Ruben Mesa, MD: I tell patients that the good news is there’s tremendous progress being made. There’s progress being made in new therapies for acute leukemia. There are therapies being developed for MDS [myelodysplastic syndromes], which may end up being relevant for these patients. There are ET and PV therapies being developed. There are MF therapies. Patients may benefit from any number of these, or combinations of them. The lessons learned in 1 myeloid disorder, or even outside of myeloid disorders, may end up benefiting them. There’s a lot for us to be hopeful for as we try to build on the observations that we’ve had.

This has been a wonderful discussion. Let me thank each of you, Jamile, Stephen, and Prithviraj.
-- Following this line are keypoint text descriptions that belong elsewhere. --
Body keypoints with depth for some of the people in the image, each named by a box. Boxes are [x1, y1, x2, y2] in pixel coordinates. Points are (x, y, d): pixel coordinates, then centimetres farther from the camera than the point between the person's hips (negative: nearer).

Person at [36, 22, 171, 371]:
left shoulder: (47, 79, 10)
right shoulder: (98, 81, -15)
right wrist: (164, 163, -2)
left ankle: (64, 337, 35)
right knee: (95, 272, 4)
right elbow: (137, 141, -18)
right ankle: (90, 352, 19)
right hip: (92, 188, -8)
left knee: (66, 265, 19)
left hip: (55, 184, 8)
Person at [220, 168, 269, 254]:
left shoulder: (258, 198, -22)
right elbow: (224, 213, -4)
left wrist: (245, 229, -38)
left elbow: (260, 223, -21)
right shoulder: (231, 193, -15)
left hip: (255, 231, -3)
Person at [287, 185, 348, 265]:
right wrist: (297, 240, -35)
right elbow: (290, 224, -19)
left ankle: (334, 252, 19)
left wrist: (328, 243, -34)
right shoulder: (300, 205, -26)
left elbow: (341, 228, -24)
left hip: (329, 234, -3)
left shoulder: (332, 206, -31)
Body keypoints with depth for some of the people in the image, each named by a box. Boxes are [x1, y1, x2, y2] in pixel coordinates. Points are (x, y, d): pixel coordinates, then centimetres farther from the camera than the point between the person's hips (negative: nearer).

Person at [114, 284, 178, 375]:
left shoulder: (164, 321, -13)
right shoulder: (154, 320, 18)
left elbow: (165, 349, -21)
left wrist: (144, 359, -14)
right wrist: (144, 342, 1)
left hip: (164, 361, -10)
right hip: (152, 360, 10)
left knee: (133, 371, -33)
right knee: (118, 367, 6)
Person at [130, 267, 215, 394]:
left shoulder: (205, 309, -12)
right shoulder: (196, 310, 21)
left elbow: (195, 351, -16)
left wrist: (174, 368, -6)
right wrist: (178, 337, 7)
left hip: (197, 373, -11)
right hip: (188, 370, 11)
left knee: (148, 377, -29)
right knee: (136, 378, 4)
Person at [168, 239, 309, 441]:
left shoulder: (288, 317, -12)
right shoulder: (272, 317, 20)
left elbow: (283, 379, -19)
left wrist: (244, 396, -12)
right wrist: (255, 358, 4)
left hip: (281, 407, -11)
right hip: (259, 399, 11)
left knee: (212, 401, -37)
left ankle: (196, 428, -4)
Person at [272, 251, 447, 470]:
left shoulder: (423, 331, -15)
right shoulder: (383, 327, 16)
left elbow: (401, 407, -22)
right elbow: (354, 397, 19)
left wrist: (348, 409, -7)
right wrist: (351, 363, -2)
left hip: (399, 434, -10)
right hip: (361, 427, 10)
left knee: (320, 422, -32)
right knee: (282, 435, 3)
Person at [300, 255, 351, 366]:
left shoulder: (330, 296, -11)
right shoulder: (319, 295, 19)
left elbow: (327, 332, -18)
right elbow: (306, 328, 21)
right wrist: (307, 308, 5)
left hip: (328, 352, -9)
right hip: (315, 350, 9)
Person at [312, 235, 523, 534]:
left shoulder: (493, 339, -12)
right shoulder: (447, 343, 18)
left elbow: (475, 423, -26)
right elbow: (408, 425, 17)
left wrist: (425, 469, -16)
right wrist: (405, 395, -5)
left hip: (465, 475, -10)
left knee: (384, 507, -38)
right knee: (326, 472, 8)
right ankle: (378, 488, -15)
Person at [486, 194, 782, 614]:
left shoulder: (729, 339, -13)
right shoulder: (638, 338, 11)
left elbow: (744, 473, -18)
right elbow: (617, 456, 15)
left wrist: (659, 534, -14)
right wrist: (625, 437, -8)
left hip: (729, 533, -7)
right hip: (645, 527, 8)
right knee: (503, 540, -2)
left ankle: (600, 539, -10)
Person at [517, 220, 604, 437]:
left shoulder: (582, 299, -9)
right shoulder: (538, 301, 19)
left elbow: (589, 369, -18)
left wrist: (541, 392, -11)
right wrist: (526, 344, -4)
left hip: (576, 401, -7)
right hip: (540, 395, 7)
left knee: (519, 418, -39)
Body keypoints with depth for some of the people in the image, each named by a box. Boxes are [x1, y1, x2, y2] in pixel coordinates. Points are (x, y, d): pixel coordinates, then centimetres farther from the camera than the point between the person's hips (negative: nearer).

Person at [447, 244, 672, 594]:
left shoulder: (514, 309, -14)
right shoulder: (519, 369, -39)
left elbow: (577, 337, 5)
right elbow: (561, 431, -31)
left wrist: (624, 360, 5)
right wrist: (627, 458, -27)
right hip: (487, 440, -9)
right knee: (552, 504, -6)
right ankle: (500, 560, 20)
It’s been a fantastic discussion as we’ve chatted about important clinically relevant things to be considering for PV, ET, and MF. Thank you for your thoughtful case presentations and the great discussion. To the viewing audience, our thanks for joining this Targeted Oncology Virtual Tumor Board® presentation. We hope today’s discussion has been a valuable use of your time and that you’ve acquired some practical knowledge that you can take back to your clinic. Thank you.

This transcript has been edited for clarity.